Sur les frais de justice :
7. Les dispositions de l'article L. 761-1 du code de justice administrative font obstacle à ce qu'il soit mis à la charge de Mme B..., qui n'est pas la partie perdante dans la présente instance, la somme réclamée par le centre hospitalier régional de Metz-Thionville au titre des frais exposés par lui et non compris dans les dépens. Il y a lieu, en revanche, dans les circonstances de l'espèce, de mettre à la charge du défendeur le versement à la requérante d'une somme de 1 500 euros en application des dispositions de l'article L. 761-1 du code de justice administrative.
D E C I D E :
Article 1er : Le jugement n° 1803630 du 15 novembre 2019 de la vice-présidente désignée par le président du tribunal administratif de Strasbourg est annulé.

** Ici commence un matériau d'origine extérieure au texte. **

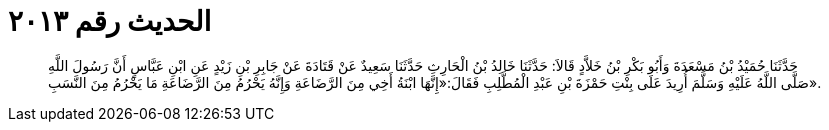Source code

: 
= الحديث رقم ٢٠١٣

[quote.hadith]
حَدَّثَنَا حُمَيْدُ بْنُ مَسْعَدَةَ وَأَبُو بَكْرِ بْنُ خَلاَّدٍ قَالاَ: حَدَّثَنَا خَالِدُ بْنُ الْحَارِثِ حَدَّثَنَا سَعِيدٌ عَنْ قَتَادَةَ عَنْ جَابِرِ بْنِ زَيْدٍ عَنِ ابْنِ عَبَّاسٍ أَنَّ رَسُولَ اللَّهِ صَلَّى اللَّهُ عَلَيْهِ وَسَلَّمَ أُرِيدَ عَلَى بِنْتِ حَمْزَةَ بْنِ عَبْدِ الْمُطَّلِبِ فَقَالَ:«إِنَّهَا ابْنَةُ أَخِي مِنَ الرَّضَاعَةِ وَإِنَّهُ يَحْرُمُ مِنَ الرَّضَاعَةِ مَا يَحْرُمُ مِنَ النَّسَبِ».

Article 2 : La décision de la directrice générale du centre hospitalier régional de Metz-Thionville du 30 avril 2018 est annulée.
Article 3 : Le centre hospitalier régional de Metz-Thionville versera à Mme B... la somme de 1 500 euros en application des dispositions de l'article L. 761-1 du code de justice administrative.
Article 4 : Le surplus des conclusions de la requête est rejeté.
Article 5 : Les conclusions présentées par le centre hospitalier régional de
Metz-Thionville en application des dispositions de l'article L. 761-1 du code de justice administrative sont rejetées.
Article 6 : Le présent arrêt sera notifié à Mme E... B... et au centre hospitalier régional de Metz-Thionville.